[...]You can try and argue it is about balance but lets be real if everyone can do the same thing it has nothing to do with balance because that is already balanced.[...]
This is slightly off-topic, but I've seen that assumption/idea/... in several posts of yours, and in my opinion, you are misunderstanding or misusing balance here. This is something which ticks me off.
You seem to think that in a competitive game, if each of the N player has about (100/N)% chances of winning, then the game is well-balanced. In practice however, such a property is almost completely uninteresting because it always hold true as long as the game is perfectly symmetrical (when you introduce asymmetrical elements, the simplest of which being a designated first player, it may be nice to have but it is neither a necessary nor sufficient condition for players to feel and think that the game is well-balanced in general). When people talk about balance, they are mostly using it in a broader sense.
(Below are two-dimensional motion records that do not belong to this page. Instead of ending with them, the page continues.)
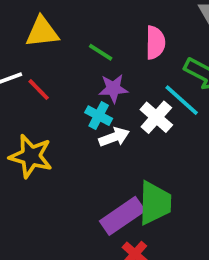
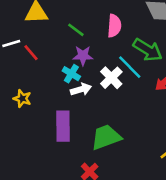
yellow star: (31, 156) -> (22, 99), size x0.6
green trapezoid: (155, 203) -> (106, 137), turned -116
purple rectangle: (122, 216) -> (63, 126), moved, turned -60

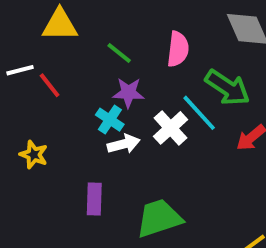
purple rectangle: (63, 126) -> (94, 199), size x0.7

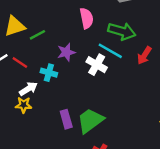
green line: (119, 53) -> (37, 35), moved, turned -49
cyan cross: (110, 120) -> (49, 73), moved
white arrow: (124, 144) -> (28, 89), moved
green trapezoid: (159, 218) -> (90, 121), moved

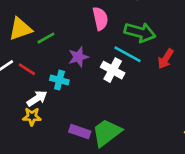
purple rectangle: (66, 119) -> (80, 132), turned -54

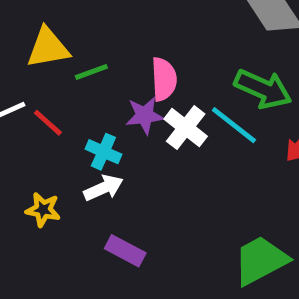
pink semicircle: (100, 19) -> (164, 79), moved
white cross: (113, 70) -> (186, 128), moved
white arrow: (37, 98) -> (103, 188), moved
green trapezoid: (107, 133) -> (261, 260), moved

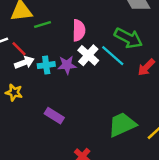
purple star: (145, 115) -> (67, 65), moved
cyan cross: (103, 152) -> (46, 65), turned -35
white arrow: (103, 188) -> (24, 63), moved

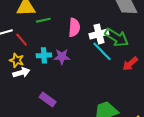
white cross: (88, 55) -> (99, 34), moved, turned 30
white arrow: (24, 63) -> (21, 73), moved
yellow star: (14, 92) -> (17, 60), moved

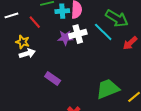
white cross: (99, 34) -> (78, 34), moved
red line: (22, 40) -> (35, 22), moved
cyan cross: (44, 55) -> (62, 11), moved

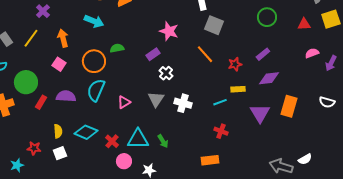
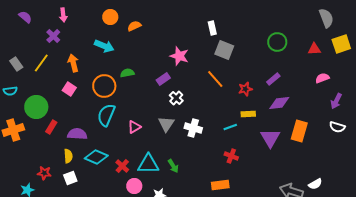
purple arrow: (331, 63) -> (336, 101), moved
purple semicircle: (66, 96) -> (77, 134), moved

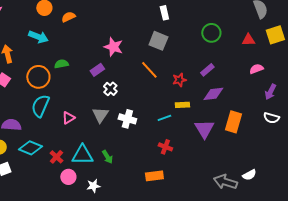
white rectangle: (212, 28) -> (164, 13), moved

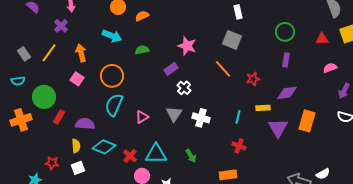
green semicircle: (61, 64) -> (142, 50), moved
purple rectangle: (207, 70) -> (286, 60), moved, turned -40
yellow rectangle: (182, 105) -> (263, 108), moved
cyan line: (164, 118) -> (238, 117), turned -56
green arrow: (107, 157) -> (191, 156), moved

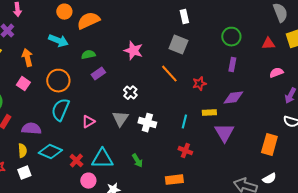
orange semicircle: (142, 16) -> (88, 21), size x1.6
purple rectangle: (171, 69) -> (98, 74), moved
orange rectangle: (307, 121) -> (269, 145), moved

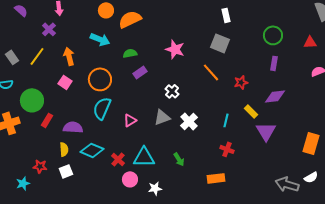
yellow rectangle: (209, 113) -> (251, 111), turned 48
gray triangle: (120, 119) -> (162, 117), turned 36
white cross: (147, 123) -> (189, 121), turned 30

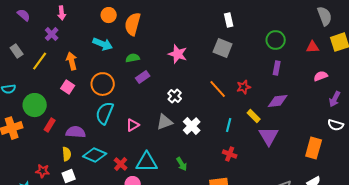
orange semicircle: (130, 19) -> (133, 24), turned -50
gray rectangle: (12, 57) -> (17, 51), moved
orange line: (211, 72) -> (218, 89), moved

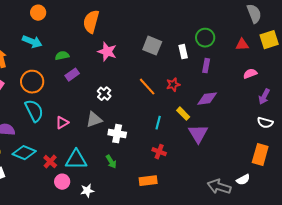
white rectangle: (229, 20) -> (183, 52), moved
orange semicircle: (133, 24) -> (91, 22), moved
cyan semicircle: (105, 113) -> (34, 111), turned 130
white cross: (192, 126) -> (117, 134), moved, turned -36
orange rectangle: (314, 148) -> (260, 155), moved

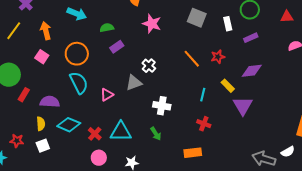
purple rectangle: (206, 66) -> (251, 38), turned 56
gray triangle: (94, 120) -> (134, 83), moved
pink circle: (62, 182) -> (99, 158), moved

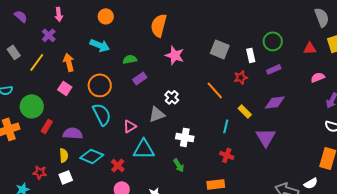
red star: (218, 57) -> (241, 77), moved
yellow rectangle: (228, 86) -> (245, 111), moved
cyan triangle: (121, 132) -> (144, 149), moved

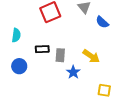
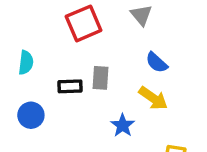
blue semicircle: (102, 22) -> (157, 63), moved
gray rectangle: (60, 55) -> (101, 78), moved

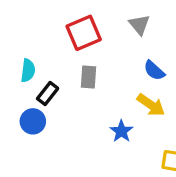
gray rectangle: (101, 78) -> (89, 77), moved
black rectangle: (70, 86) -> (48, 93), moved, turned -50

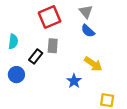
blue semicircle: (154, 71) -> (88, 31), moved
black rectangle: (48, 93) -> (36, 56), moved

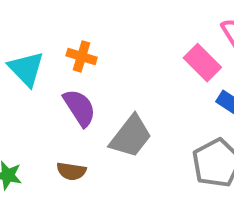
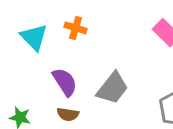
purple semicircle: (79, 108) -> (65, 82), moved

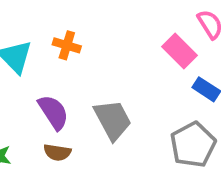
gray trapezoid: (113, 88) -> (113, 120), turned -66

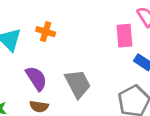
pink rectangle: (180, 51) -> (124, 36), turned 40

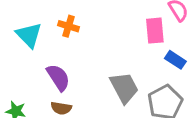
gray trapezoid: (78, 84) -> (124, 88), moved

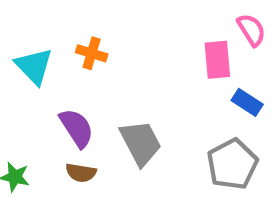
gray trapezoid: (124, 88) -> (141, 143), moved

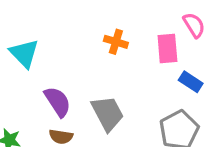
orange cross: (92, 53) -> (116, 42), moved

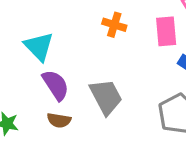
cyan triangle: (24, 53) -> (39, 47), moved

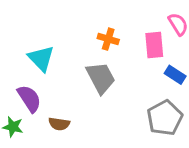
purple semicircle: (56, 85) -> (29, 99), moved
gray trapezoid: (106, 97) -> (101, 78), moved

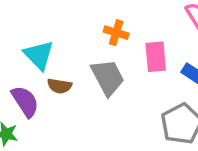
pink rectangle: (154, 45) -> (156, 57), moved
brown semicircle: (59, 124) -> (60, 86), moved

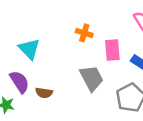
gray trapezoid: (108, 77) -> (92, 78), moved
brown semicircle: (60, 86) -> (44, 93), moved

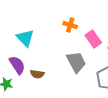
pink rectangle: (112, 50) -> (93, 39), turned -30

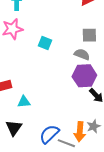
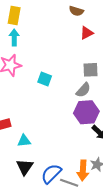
gray semicircle: (82, 54) -> (83, 90), turned 112
black triangle: (14, 128) -> (25, 167), moved

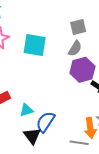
cyan square: (45, 79) -> (35, 45), size x1.6
blue semicircle: (51, 174) -> (45, 122), moved

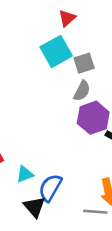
cyan square: (35, 45) -> (56, 51), moved, turned -35

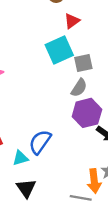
blue semicircle: (50, 188) -> (40, 142), moved

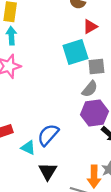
cyan triangle: (20, 158) -> (28, 148), turned 35
black triangle: (26, 188) -> (48, 171), moved

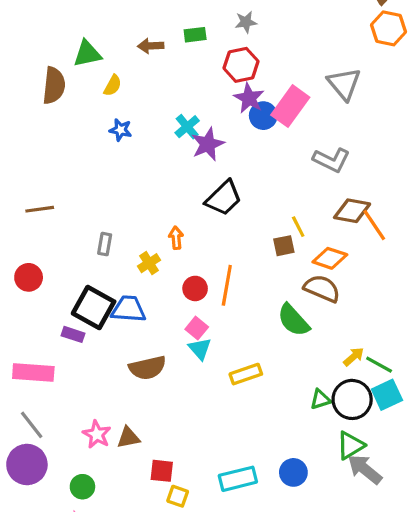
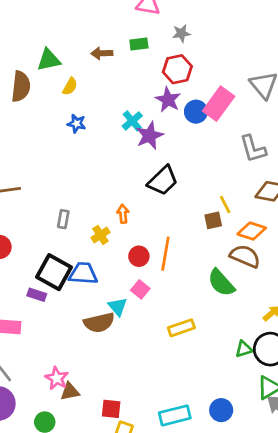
purple star: (249, 98) -> (168, 100), moved
gray L-shape: (331, 160) -> (253, 149), turned 48
cyan triangle: (200, 349) -> (118, 307), moved
brown triangle: (128, 438) -> (70, 392), moved

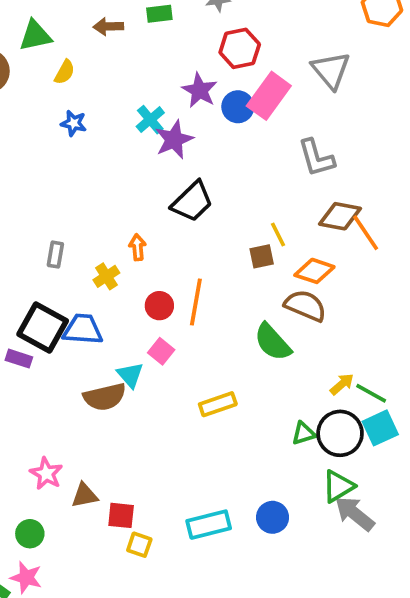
red hexagon: (177, 69) -> (240, 48), moved
brown triangle: (70, 392) -> (85, 495), moved

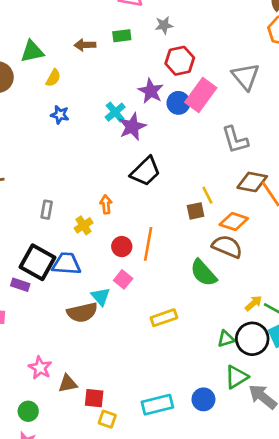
green triangle: (338, 486) -> (236, 377), moved

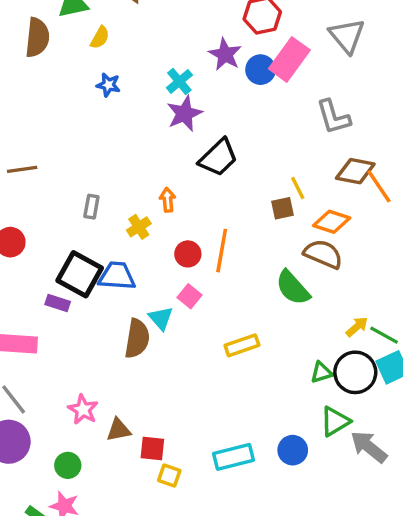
purple star: (132, 127) -> (184, 114), moved
brown semicircle: (82, 312) -> (137, 339), turned -68

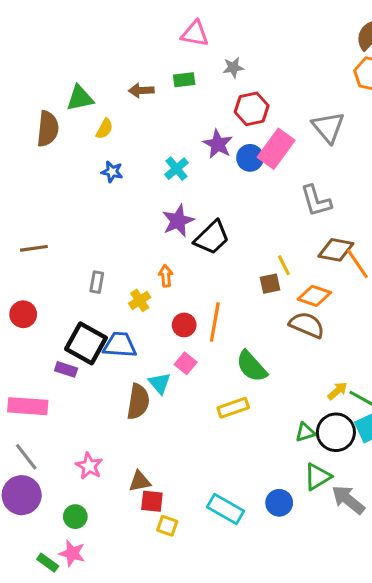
purple star: (184, 114) -> (178, 221), moved
green semicircle: (293, 288) -> (252, 366), moved
brown triangle: (119, 430) -> (140, 481), moved
cyan rectangle: (234, 457) -> (226, 509), turned 44

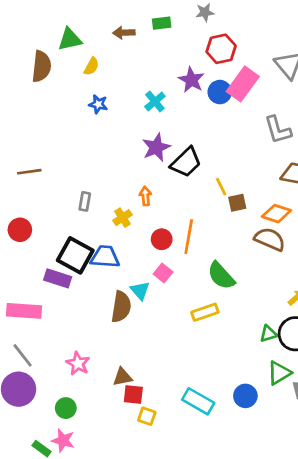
yellow line: (284, 265) -> (221, 187), moved
purple rectangle: (66, 369) -> (58, 278), size x1.4

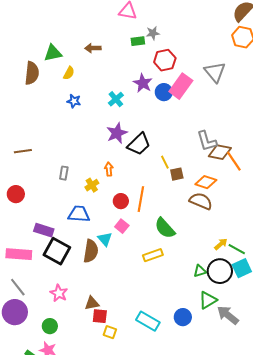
green rectangle: (162, 23) -> (138, 41), moved
gray L-shape: (278, 130) -> (207, 141), moved
black square: (75, 255) -> (57, 251), moved

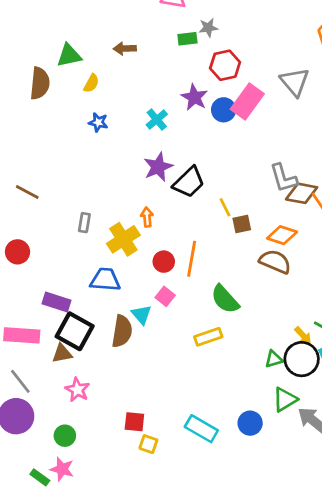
brown line: (23, 151) -> (27, 192), turned 36
yellow cross: (92, 185) -> (123, 239), size x1.6
yellow arrow: (221, 244) -> (303, 335), moved, turned 88
brown triangle: (92, 303) -> (62, 354), moved

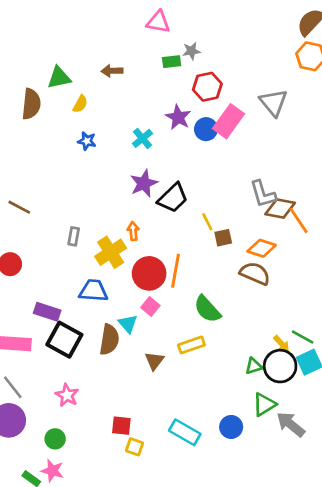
red circle: (164, 262) -> (149, 273), size x1.6
brown triangle: (62, 354) -> (154, 361), moved, turned -42

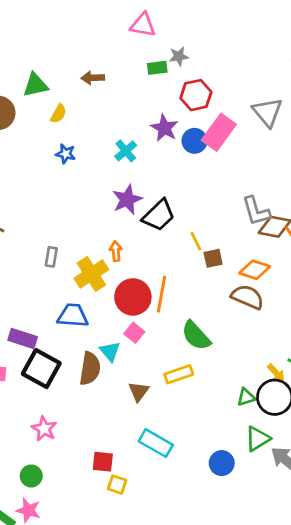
cyan rectangle: (185, 432) -> (156, 443), moved

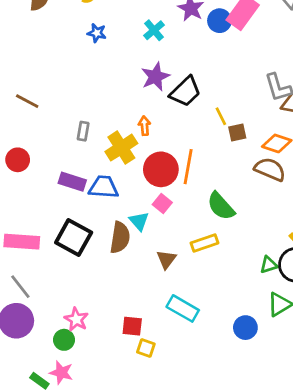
purple rectangle: (23, 338) -> (72, 182), moved
pink star: (44, 429) -> (76, 319), moved

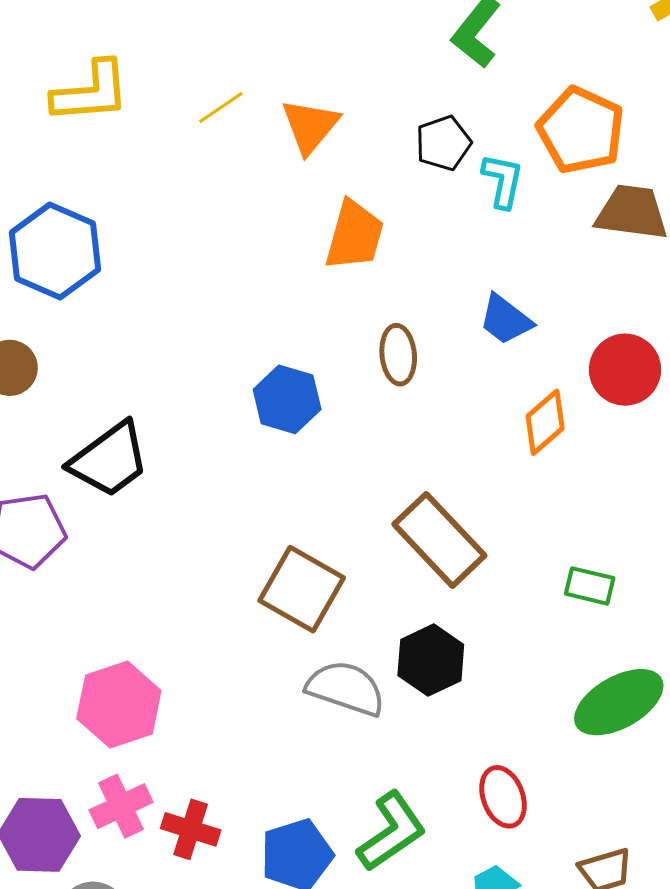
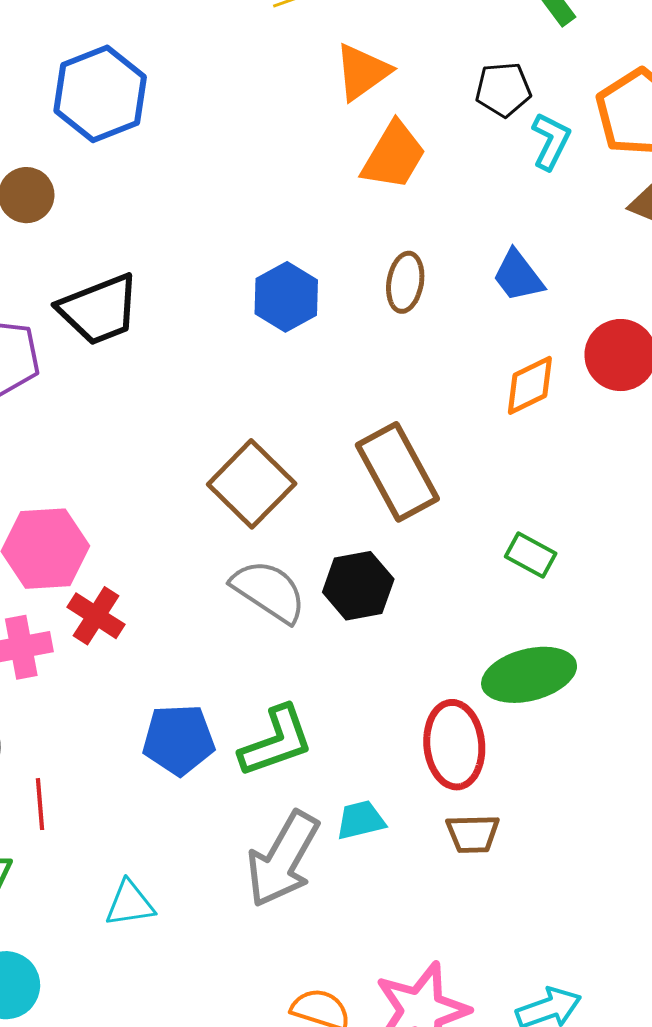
orange triangle: (310, 126) -> (362, 72), moved
red ellipse: (503, 797) -> (454, 745), moved, size x1.4
red cross: (191, 829) -> (96, 616), moved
I, for instance, would say a game is well-balanced only if no strategy could be cut off the game without altering its Nash equilibria (in other words: if there are useless strategies, then the game isn't well-balanced).
I'll try to explain why this meaning makes more sense to me, let's take a simplistic theoretical game :
+--+-----+----+
|.....|.C....|..D..|
+--+-----+----+
|.A.|0/0..|1/-1|
+--+-----+----+
|.B.|-1/1..|1/-1|
+--+-----+----+
There is a single nash equilibrium here: (A,C) which basically puts both players on an equal footing (none of them loose anything, none of them gain anything). If I were to follow your meaning of balance, this game is balanced for that very reason : no one wins, no one loses.
I think this definition is flawed because I think that "balance" should also reflect the "balance between strategies", and in that game, strategies B and D are utterly useless. In fact that game might as well be :
+--+-----+
|.....|.C....|
+--+-----+
|.A.|0/0..|
+--+-----+
And that means that the game developer failed to add interesting strategies to the game.
(Of course, if each player must choose a strategy, the game might be well-balanced, but also severely lacking in depth.)
Now, sometimes, some strategies overshadow others and render them useless, for that reason, they must either be removed, "nerfed" or the overshadowed ones must be "buffed" (which can lead to other problems, mostly snowballing into "power creep")
Now, let's go back to the topic.
[...]Funny, how they build so much stuff and didn't ever expect anyone to actually make use of it. Who's fault is that? What level of failure is that?
If we accept your line of thought it would be the same as if you handed a crack addict $20 not expecting them to try and score some dope with it. Then after they do you give them another $20 and keep the same expectation, and again and again.[...]
I think there's another misconception here. The game is an
alpha, which basically means
they are still deciding the details of their mechanics. This is typically done by quickly implementing mechanics,
checking whether the mechanics work (using their community as testers), and
tweaking, nerfing, buffing, or downright removing them as needed. (edit: bold and underlined fonts are not meant to be offensive, but to emphase what I think is important and you are missing)
It's not a failure. Adding and removing things both belong to the process of game development, you can't blame them for removing mechanics if they deem they haven't fared as well as they thought or caused too many problems. You might blame them for the lengthy alpha though, but hey, making a game isn't exactly an easy and quick task.
Your analogy doesn't work either : in your analogy you follow the exact same course of action, whereas when Schine implements new mechanics, those mechanics are too different to reliably predict whether players will be able to abuse them or not, and more importantly
how they'll abuse them (even knowing whether previously implemented ones were abused or not).
Not to mention that Mojang also fixed unintended bug/features (to the extent of my knowledge). I think when they did, they tried to compensate with new blocks offering similar features however, but Schine usually tries to do the same. For instance, when they "removed docked reactors" they also gave us power auxiliaries (and even if I don't like them very much, you gotta admit they're a good replacement).